Люк-лаз находился в верхней части спускаемого аппарата. Поскольку Владислав Николаевич чувствовал себя до ужаса слабым, он покуда не рискнул (а может, и не смог бы) делать отжимания, для того чтобы высунуться из капсулы подальше. Еще не хватало, преодолев столько космических кошмаров, смехотворнейшим образом утонуть здесь, рядом с последним крупным сегментом «Зонда-9», посреди раскинувшегося океана. Черт возьми, надо же, он впервые в жизни находился не над, а на Южном полушарии Земли!

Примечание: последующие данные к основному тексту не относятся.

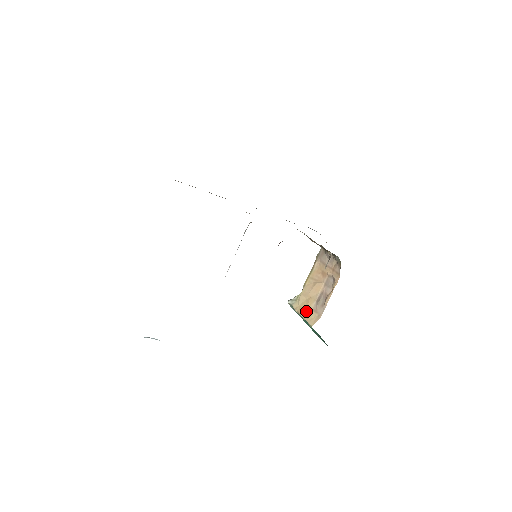
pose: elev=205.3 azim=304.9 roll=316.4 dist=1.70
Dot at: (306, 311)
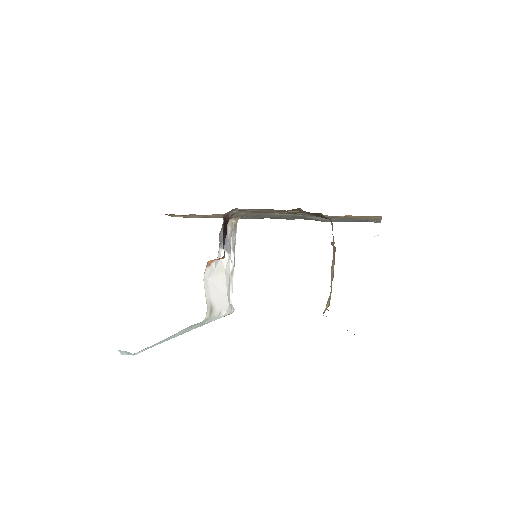
Dot at: occluded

Теперь, опираясь напряженными в полную силу руками, которые почему-то он ощущал гораздо уверенней, чем шатающиеся травинки-ноги, Владислав Николаевич мог видеть далекий качающийся горизонт. «Хорошо, что волны небольшие», – подумал он, хотя еще в космосе был предупрежден, что погода в месте приводнения в норме. «Все-таки, может, решение о такой экстренной посадке правильное, – размышлял он между тем. – Мало ли что могло случиться при двойном входе в атмосферу. Да и вообще, подумаешь, попаду на Родину на несколько деньков позже». Он прекрасно понимал, что его не будут транспортировать отсюда морем, а отправят наиболее быстрым способом – по воздуху. Кроме того, все-таки Индийский океан. Будет что рассказать внукам. Короче, несмотря на то что Владислава Николаевича еще несколько мутило после пережитого, он ощущал себя победителем. Да и вообще, всех дел-то ему оставалось – ждать. Морской болезнью он не страдал, а значит, мог делать это сколько угодно.
Глава 24
Скумбрия
Разумеется, в режиме нормального полета и планового приводнения Владиславу Николаевичу следовало бы сейчас беречь себя для будущего, экономить свое здоровье для реализации дальнейших планов освоения окрестностей Земли по программе «Интеркосмос». Тогда бы он мог спокойно подремывать в разложенном кресле и не то что в люк, а даже в расположенный поблизости иллюминатор не глядеть. Возможно, сквозь качественное покрытие спускаемого аппарата он бы даже не расслышал, как над ним зависает поисковый вертолет. И, наверное, было бы приятно ощутить сбой равномерного покачивания капсулы на волнах, когда на ее вершину опустится спасатель, для крепления тросов.